The Centre for Policy Studies has called on the Treasury to be more radical in reforming pension tax relief by creating a product that would allow pension contributions to be split into separate pots.
Research fellow Michael Johnson has published a paper setting out an alternative approach to pensions and Isa saving following the Government’s consultation on pension tax relief, which closed last month.
Johnson, the architect of the pensions as Isas model, has argued the Treasury should move to a taxed-exempt-exempt model and create an “Isa warehouse”, which would include separate Isa pots earmarked for things like first-time buyer deposits or long-term care.
He says each Isa “cell” would have individually set incentives. Johnson suggests a modest annual allowance, such as £8,000, would be shared between the Isa cells, subject to Treasury modelling confirmation.
Johnson proposes a smaller incentive could accommodate a higher annual allowance.
The Isa warehouse model would work alongside other proposals, including the scrapping of all income tax and national insurance contribution relief on pension contributions, to be replaced by a 50p Government top-up for every post-tax £1 saved.
Johnson suggests employer contributions would be paid into a workplace Isa, with withdrawals not allowed until age 60.

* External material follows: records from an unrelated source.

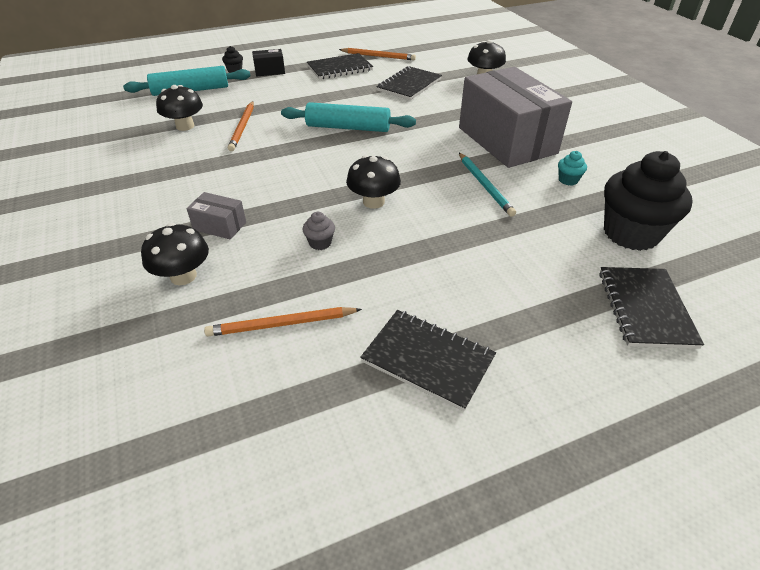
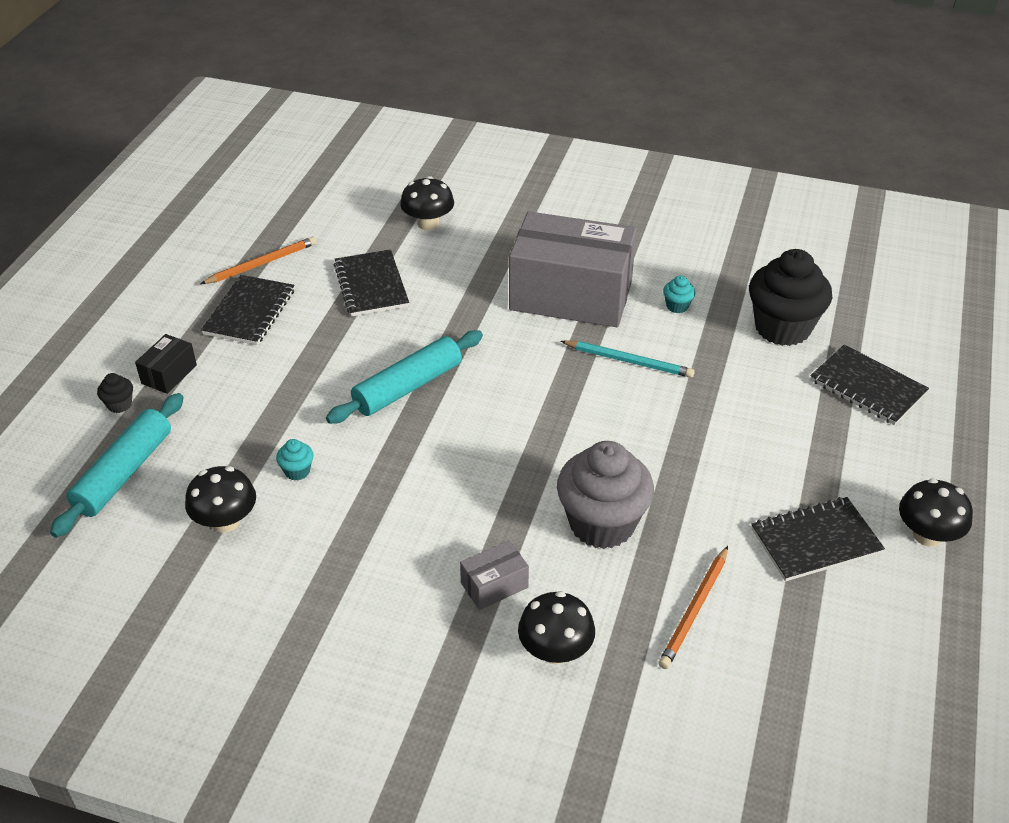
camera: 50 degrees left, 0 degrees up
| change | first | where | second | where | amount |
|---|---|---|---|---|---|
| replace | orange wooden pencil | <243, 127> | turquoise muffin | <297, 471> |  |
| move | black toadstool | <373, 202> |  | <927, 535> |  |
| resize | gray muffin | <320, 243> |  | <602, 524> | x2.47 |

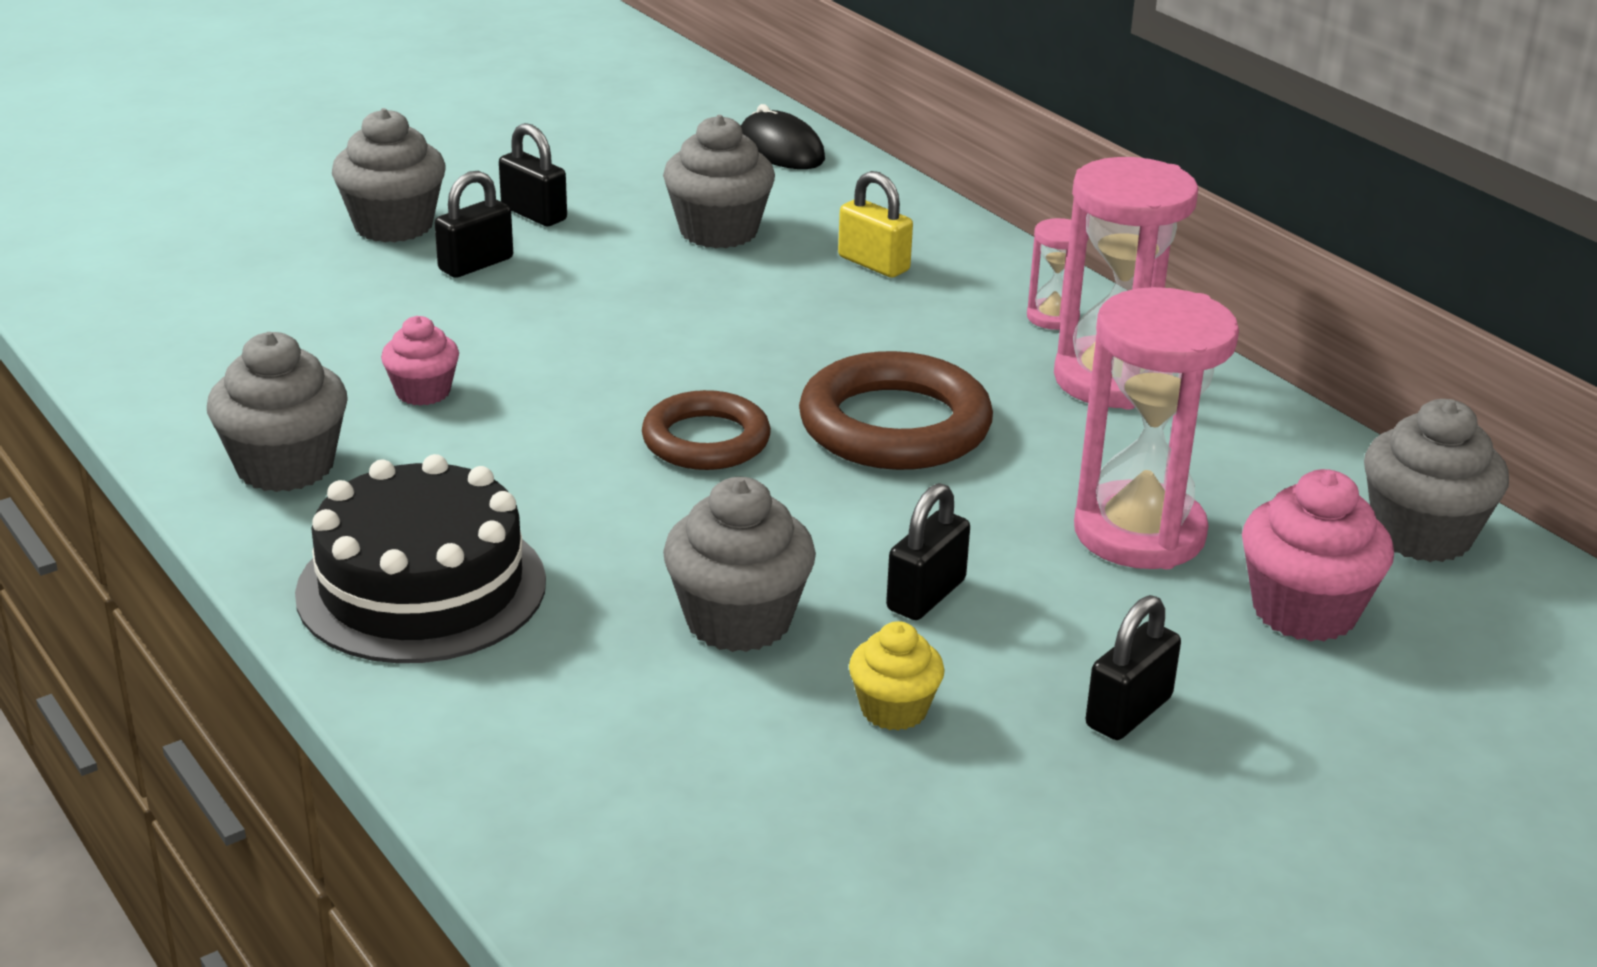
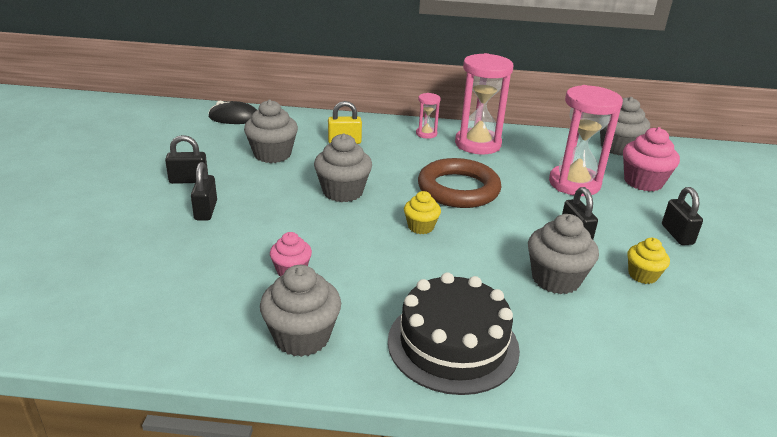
camera: 50 degrees left, 0 degrees up
| change | first | where | second | where | amount |
|---|---|---|---|---|---|
| move | gray muffin | <393, 225> |  | <343, 192> |  |
| replace | russet ring | <706, 440> | bright yellow muffin | <420, 227> |  |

There would also be a lifetime Isa for employees, with the workplace and lifetime Isa sitting within the Isa warehouse.
Johnson says: “‘Drawing on international experience, a ‘Big Bang’ approach is favoured in terms of the transition to a TEE world.
“The primary driver for moving from pensions’ EET framework to the TEE world of Isas is the inflexibility of pension savings prior to 55. This is at odds with how those in Generation Y, in particular, are living their lives. Many eschew pension saving, thereby missing out on tax relief, but engagement with ISAs is high. Ready access and flexibility is valued above tax relief.”
He adds: “A single TEE tax framework for savings would represent a marked simplification of the savings arena.”